According to corporate records, Vaughan Health Campus of Care was established in 2007. The organization was set up to lobby for a new hospital in Vaughan, aiming to raise private- and public-sector funds for it and seeking to be involved in its construction. But the advocacy group became embroiled in a tangled dispute with the city and the province over its role in the development of some of the land earmarked for the facility.
In addition to Mr. DeGasperis and Mr. Annibale, the other listed directors of Vaughan Health Campus of Care are: Sam Ciccolini, co-founder of Toronto construction insurance firm Masters Insurance and a well-known philanthropist; Robert Colelli, a senior vice-president of the commercial real-estate firm Cresa; and Robert Maggisano, an affiliate scientist in cardiac and vascular surgery at Toronto’s Sunnybrook Hospital. None responded to repeated requests for comment this week.

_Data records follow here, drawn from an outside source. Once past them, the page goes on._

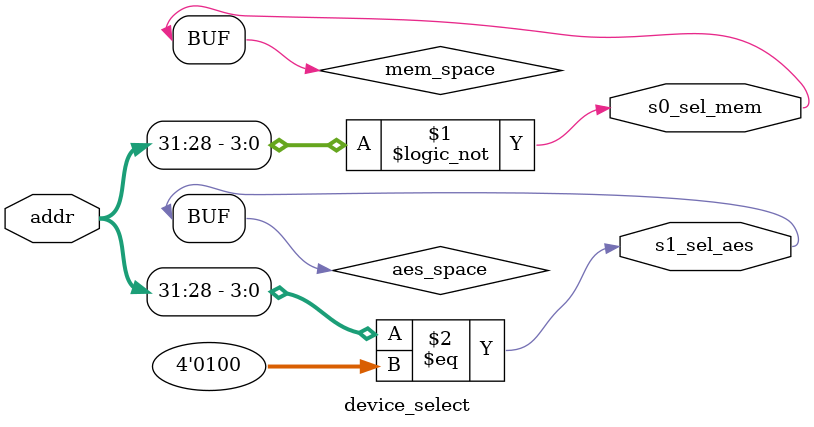
<source format=v>
module device_select #(parameter MEM_BASE = 4'h0, AES_BASE = 4'h4)(
    input [31:0] addr,
    output s0_sel_mem,
    output s1_sel_aes
);

    wire mem_space = (addr[31:28] == MEM_BASE);
    wire aes_space = (addr[31:28] == AES_BASE);

    assign s0_sel_mem  = mem_space;
    assign s1_sel_aes  = aes_space;

endmodule

</source>
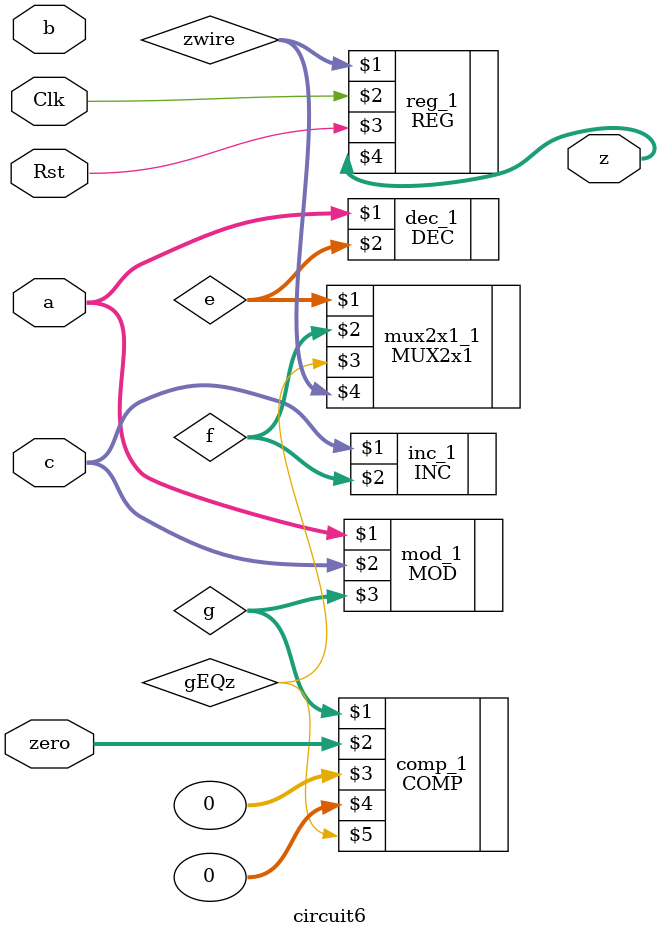
<source format=v>
`timescale 1ns / 1ns


module circuit6(a, b, c, zero,Clk, Rst,z);
input Clk, Rst;
parameter Int64 = 64;
	input [Int64-1:0] a, b, c, zero;
	output [Int64-1:0] z;
	wire [Int64-1:0] e, f, g, zwire;
	wire gEQz;
	
	DEC #(.DATAWIDTH(Int64)) dec_1(a, e); // e = a - 1
	INC #(.DATAWIDTH(Int64)) inc_1(c, f); // f = c + 1   
	MOD #(.DATAWIDTH(Int64)) mod_1(a, c, g); // g = a % c
	COMP #(.DATAWIDTH(Int64)) comp_1(g, zero, 0,0, gEQz); // gEQz = g == zero
	MUX2x1 #(.DATAWIDTH(Int64)) mux2x1_1(e, f, gEQz, zwire); // zwire = gEQz ? e : f 
	REG    #(.DATAWIDTH(Int64)) reg_1(zwire, Clk, Rst, z); // z=zwire
endmodule 
	
	


</source>
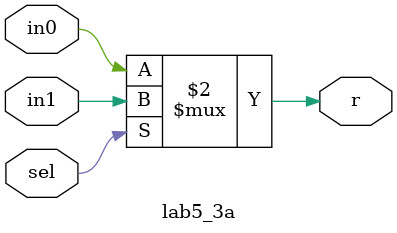
<source format=v>
`timescale 1ns / 1ps
module lab5_3a(input in0, in1, sel, output r);
assign r = (sel==1'b1) ? in1 : in0;
endmodule

</source>
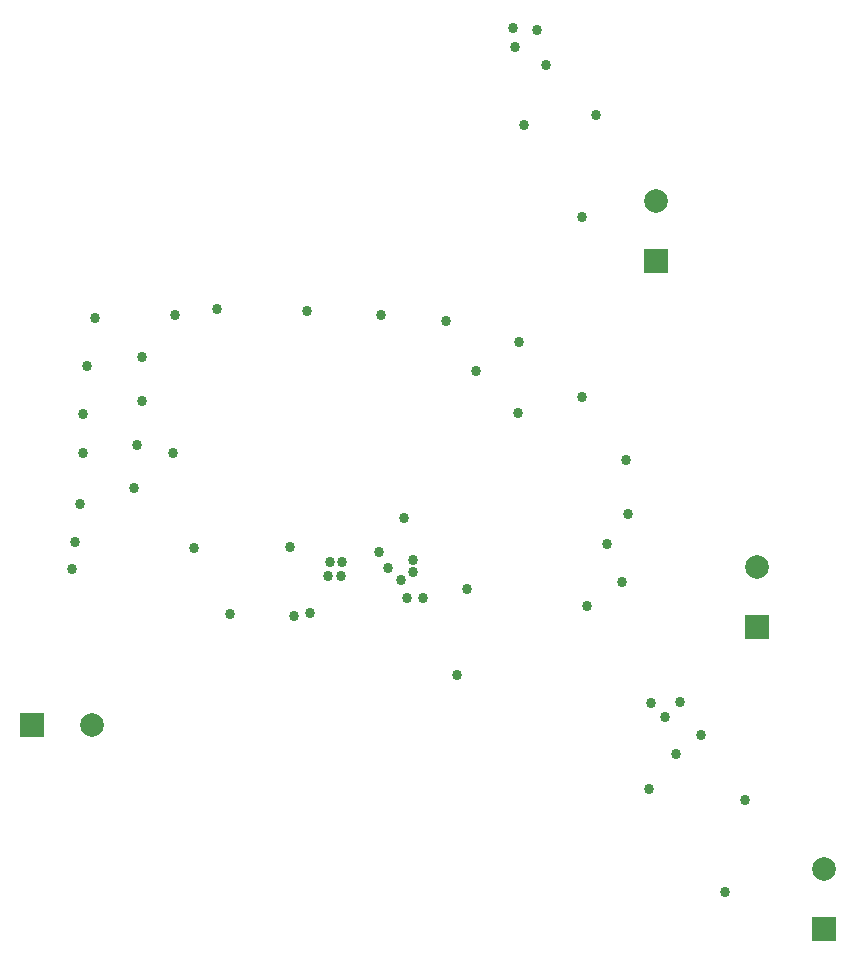
<source format=gbs>
G04*
G04 #@! TF.GenerationSoftware,Altium Limited,Altium Designer,22.10.1 (41)*
G04*
G04 Layer_Color=16711935*
%FSLAX24Y24*%
%MOIN*%
G70*
G04*
G04 #@! TF.SameCoordinates,F22EFE63-58D3-4984-8651-CE55CF2E9756*
G04*
G04*
G04 #@! TF.FilePolarity,Negative*
G04*
G01*
G75*
%ADD64R,0.0789X0.0789*%
%ADD65C,0.0789*%
%ADD66R,0.0789X0.0789*%
%ADD67C,0.0340*%
D64*
X47972Y25841D02*
D03*
X50197Y15766D02*
D03*
X44596Y38049D02*
D03*
D65*
X47972Y27841D02*
D03*
X44596Y40049D02*
D03*
X25797Y22589D02*
D03*
X50197Y17766D02*
D03*
D66*
X23797Y22589D02*
D03*
D67*
X28490Y31630D02*
D03*
X33710Y28000D02*
D03*
X34120Y28010D02*
D03*
X34090Y27530D02*
D03*
X33640Y27550D02*
D03*
X32380Y28520D02*
D03*
X27185Y30482D02*
D03*
X29203Y28465D02*
D03*
X44902Y22854D02*
D03*
X45266Y21604D02*
D03*
X45394Y23327D02*
D03*
X44429Y23297D02*
D03*
X25118Y27776D02*
D03*
X25236Y28661D02*
D03*
X25394Y29941D02*
D03*
X27303Y31919D02*
D03*
X25492Y31634D02*
D03*
X27441Y33386D02*
D03*
X25502Y32933D02*
D03*
X27469Y34850D02*
D03*
X25620Y34528D02*
D03*
X25876Y36152D02*
D03*
X28553Y36250D02*
D03*
X29951Y36447D02*
D03*
X32963Y36358D02*
D03*
X35424Y36239D02*
D03*
X37579Y36053D02*
D03*
X40020Y35325D02*
D03*
X38573Y34370D02*
D03*
X42118Y33495D02*
D03*
X42274Y26555D02*
D03*
X42953Y28612D02*
D03*
X43465Y27352D02*
D03*
X39892Y45167D02*
D03*
X40630Y45728D02*
D03*
X39823Y45807D02*
D03*
X40187Y42579D02*
D03*
X37953Y24252D02*
D03*
X36073Y27392D02*
D03*
X43593Y31398D02*
D03*
X39990Y32963D02*
D03*
X43661Y29616D02*
D03*
X38278Y27106D02*
D03*
X36181Y29478D02*
D03*
X36293Y26815D02*
D03*
X36834D02*
D03*
X36486Y27657D02*
D03*
Y28061D02*
D03*
X35659Y27795D02*
D03*
X35344Y28337D02*
D03*
X30394Y26260D02*
D03*
X33071Y26309D02*
D03*
X32539Y26211D02*
D03*
X40925Y44557D02*
D03*
X42126Y39508D02*
D03*
X42579Y42894D02*
D03*
X44360Y20423D02*
D03*
X46102Y22254D02*
D03*
X47552Y20078D02*
D03*
X46902Y17017D02*
D03*
M02*

</source>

All have donated money to the PC Party in the past. Mr. Annibale and his professional corporation have given more than $30,000 to the PC Party and various PC candidates since 2014, according to Elections Ontario’s financial contributions database.
Mr. DeGasperis has donated to both the Liberals and Progressive Conservatives. Mr. Ciccolini has given nearly $11,000 to the PC Party or its candidates since 2014, while Mr. Colelli and Dr. Maggisano each donated smaller amounts.
Alexandra Adamo, a spokeswoman for Mr. Lecce, said the minister had not spoken to any of the men about the ads: "The Minister was not involved or aware of the creation of these advertisements.”
According to Elections Ontario, Vaughan Health Campus of Care was registered as a third-party political advertiser in 2018 and in 2014. Elections Ontario says third-party advertisers must register upon spending $500 during an election period. The group spent just $5,922 from May to September of 2018 on third-party political activity, according to election records, and $83,768.27 from May to September, 2014.
Vaughan Health Campus of Care made headlines in 2011 when critics seized on a move by the then-Conservative federal government to pledge $10-million toward the group’s efforts to develop plans for ancillary health-care facilities that would accompany the new hospital. The grant money was promised just after local Conservative MP Julian Fantino won a 2010 by-election. Mr. DeGasperis and Mr. Ciccolini were both fundraisers for Mr. Fantino’s campaign, according to media reports at the time.
But as Vaughan Health Campus of Care’s vision ran into various obstacles, it would only end up receiving $1.2-million of the federal funding, which it spent on consultants to draw up its plans, the Vaughan Citizen reported in 2012.
Mr. Lecce, a former aide to prime minister Stephen Harper, worked as campaign spokesman for Mr. Fantino in 2011. Reached this week, Mr. Fantino – who left politics in 2015 after losing his seat – said he did not know who was behind Vaughan Working Families.
The Globe and Mail declined to comment on the ad. Calls or e-mails to the Star and Postmedia, owners of the Sun and the National Post, were not returned. The Star has said the ad did not meet its standards and slipped through inadvertently.